Indeed, as Rachel Haidu, in her major new study of Broodthaers (The Absence of Work, 2010), has noted, much of the artist’s reputation rests upon his inaccessibility. Is there a way in which this work operates through a seduction by way of obscurity?As Broodthaers himself says, the viewer must want to figure out the rebuses he presents, to read them and turn them over as meaningful if elusive signs. Given the concurrence of the major Beuys retrospective held video in the opposite building, it is instructive to compare, as Broodthaers himself did, his mode of obscurity to that of Beuys.

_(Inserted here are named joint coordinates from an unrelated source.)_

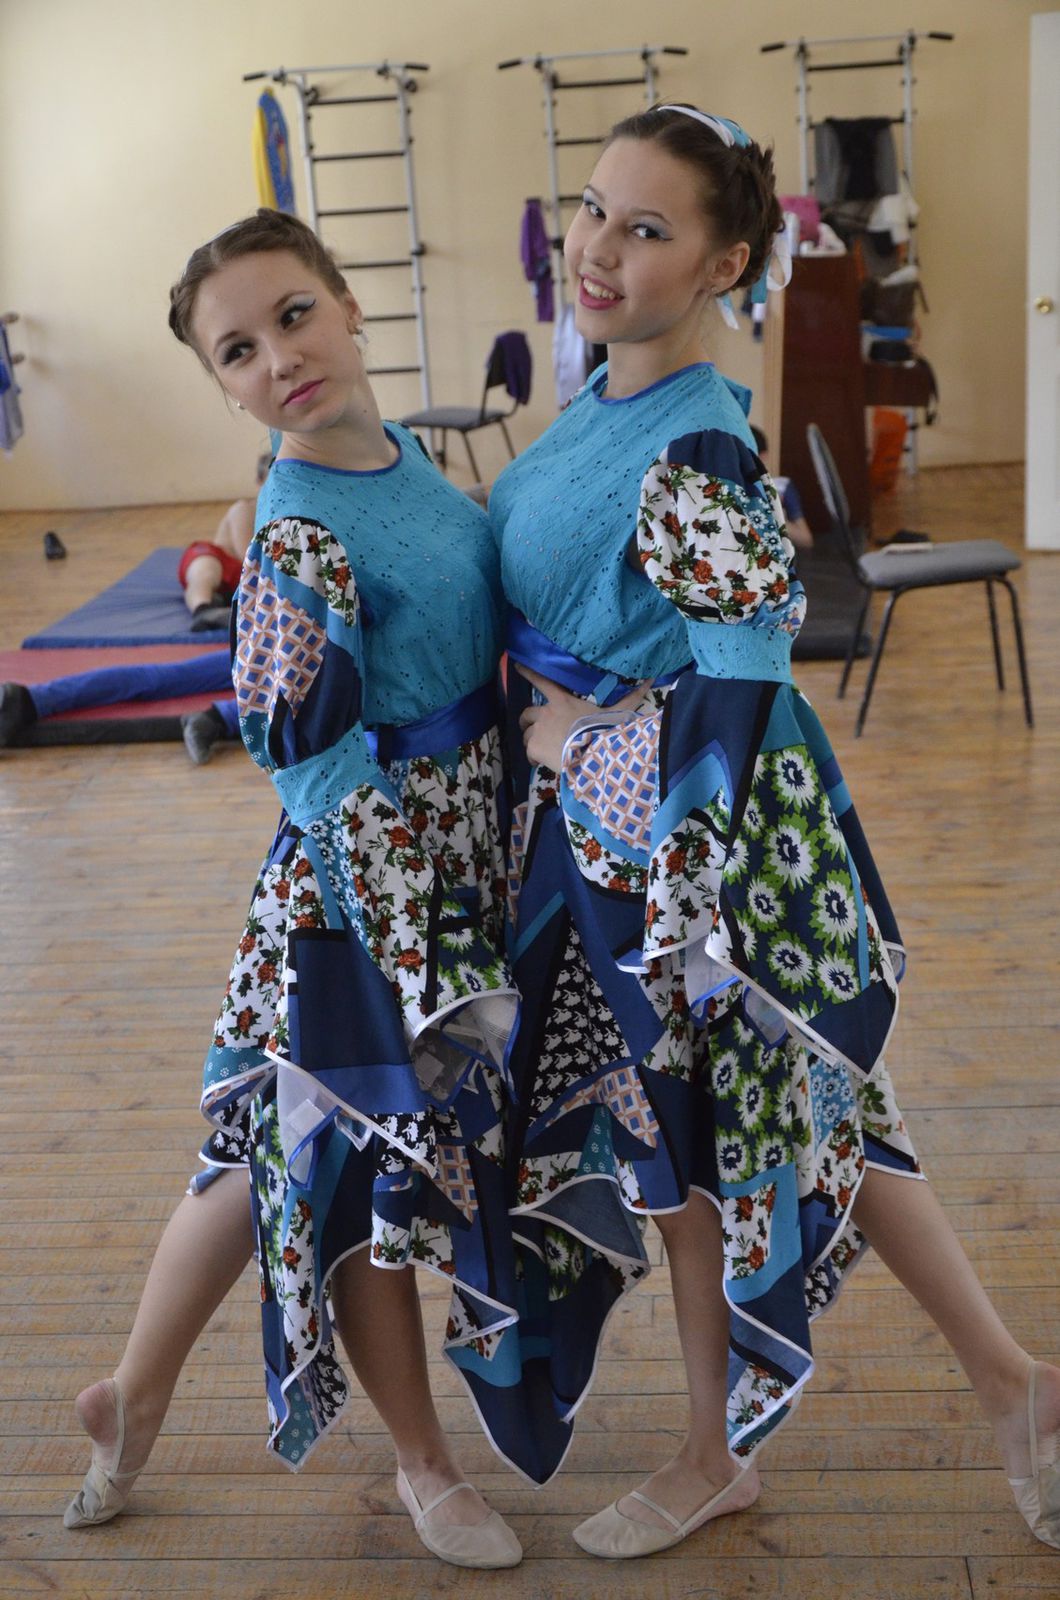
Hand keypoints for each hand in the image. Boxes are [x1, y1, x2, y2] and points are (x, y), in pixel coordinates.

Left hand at [515, 665, 647, 771]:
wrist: (594, 755)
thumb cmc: (604, 731)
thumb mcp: (617, 713)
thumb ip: (631, 697)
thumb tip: (651, 681)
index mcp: (562, 701)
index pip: (542, 681)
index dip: (528, 673)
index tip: (516, 666)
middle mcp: (545, 712)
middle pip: (526, 714)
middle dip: (528, 723)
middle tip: (537, 733)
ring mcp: (537, 730)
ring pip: (526, 736)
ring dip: (533, 743)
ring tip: (546, 753)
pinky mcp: (533, 747)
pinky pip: (529, 754)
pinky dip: (534, 759)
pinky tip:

If Beuys, arguably, relied upon a suspension of the critical faculties of his audience – so that the myth of the shamanic artist and the almost ritualistic significance of his materials could be felt –Broodthaers refused the injunction placed upon the artist to offer clear messages and instead placed the emphasis upon the problem of how meaning is made, and on what (and indeed whose) terms. Without antagonists, however, this Bartleby-like refusal loses some of its purchase, which is not to detract from the sophistication of the assembled contributions here, aimed as they are in other directions.
 
 
Real Presences: Broodthaers Today was on view at the Kunsthalle, Düsseldorf, 11 September 2010 – 16 January 2011.